I am trying to extract the plain text of a pdf document using Automator’s Extract PDF Text and then clean the paragraph marks at the end of each line (except the ones near the period at the end of the paragraph) of the returned text to reformat the paragraphs, using a regex.

But, how can I call the Extract PDF Text application in a script?

Thanks for your input.

Michael

Hi Michael,

Skim, a free PDF viewer, might be of interest for you.
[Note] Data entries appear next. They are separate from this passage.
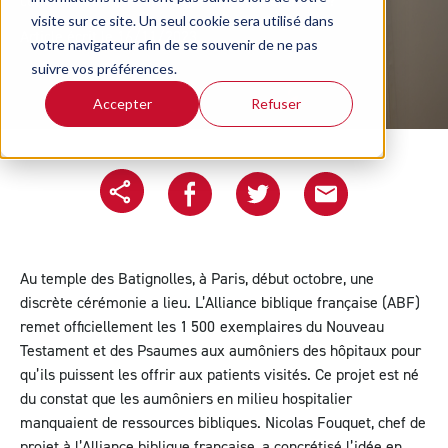
cette mutation, inédite dans le protestantisme ?
visite sur ce site. Un seul cookie sera utilisé dans
Article écrit le 16/11/2023
votre navigateur afin de se souvenir de ne pas
suivre vos préférences.
Accepter
Refuser
Copier l'url
Partager sur Facebook
Partager sur Twitter
Partager le projet pa
Au temple des Batignolles, à Paris, début octobre, une
discrète cérémonie a lieu. L’Alliance biblique française (
ABF
)
remet officiellement les 1 500 exemplaires du Nouveau
Testament et des Psaumes aux aumôniers des hôpitaux pour
qu’ils puissent les offrir aux patients visités. Ce projet est né
du constat que les aumôniers en milieu hospitalier
manquaient de ressources bibliques. Nicolas Fouquet, chef de
projet à l’Alliance biblique française, a concrétisé l’idée en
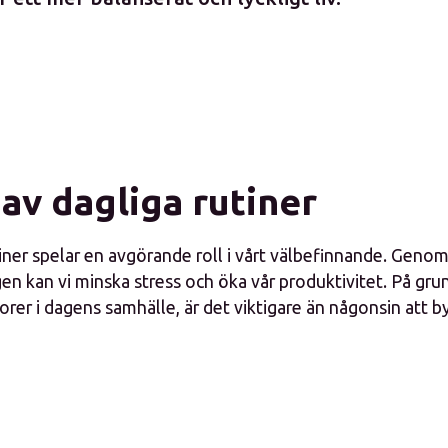
av dagliga rutiner
iner spelar en avgörande roll i vårt välbefinnande. Genom
gen kan vi minska stress och öka vår produktivitet. På gr
rer i dagens samhälle, är det viktigare än någonsin att 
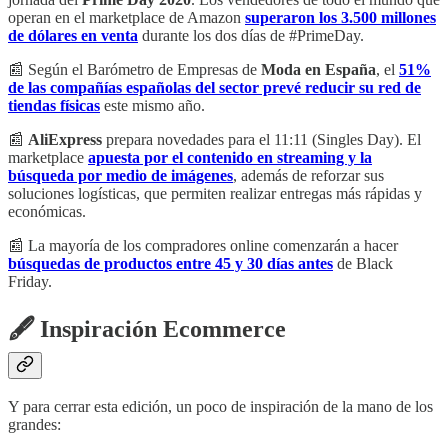
operan en el marketplace de Amazon
superaron los 3.500 millones
de dólares en venta
durante los dos días de #PrimeDay.
📰 Según el Barómetro de Empresas de
Moda en España
, el
51%
de las compañías españolas del sector prevé reducir su red de
tiendas físicas
este mismo año.
📰
AliExpress
prepara novedades para el 11:11 (Singles Day). El
marketplace
apuesta por el contenido en streaming y la
búsqueda por medio de imágenes
, además de reforzar sus
soluciones logísticas, que permiten realizar entregas más rápidas y
económicas.
📰 La mayoría de los compradores online comenzarán a hacer
búsquedas de productos entre 45 y 30 días antes
de Black
Friday.
🖋 Inspiración Ecommerce
Y para cerrar esta edición, un poco de inspiración de la mano de los
grandes:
It is scriptable and also features an AppleScript command to extract the text from certain PDF pages.

Here is an example:


tell application "Skim"
	open (POSIX file "/Users/martin/Desktop/example.pdf")
	tell document 1
		tell page 1
			set pdftext to get text for
		end tell
	end tell
end tell

You can get Skim here:
http://skim-app.sourceforge.net

Best regards,

Martin

Thanks Martin for your suggestion.

SKIM is actually a great application; works perfectly, in my case, and does so much more!

Michael

Is there a way to extract only specially formatted text from a pdf?
For example, extract all ‘bold’ words or all words in ‘italics’ from a given pdf .

thanks for the prompt reply.
error: Skim got an error: Can’t get every word of document 1 whose font contains “Italic”.

similar error for “bold” as well

Skim Version 1.1.12 (34)
Mac OS 10.5.6

I also made sure that the pdf contains proper text. It is not an image or encrypted text

thanks, Jacques. It does not work on the version i used earlier but does work on the latest version. However, it extracts text (bold and italics) only from the first page of document 1.

sorry for my previous post. I referred the dictionary of Skim and it was not difficult to write a script to extract bold words from all pages.
This is the script that works:

tell application "Skim"
	tell document 1
	set bold_Word_list to words of every page whose its font contains "Bold"
			end tell
end tell

Suppose there are two or more consecutive bold words then they are displayed as separate words in the results which i get after running the script. I would want such consecutive words to be shown together as one word. Any ideas?

Is there a way to get the words that start with “A” as a list?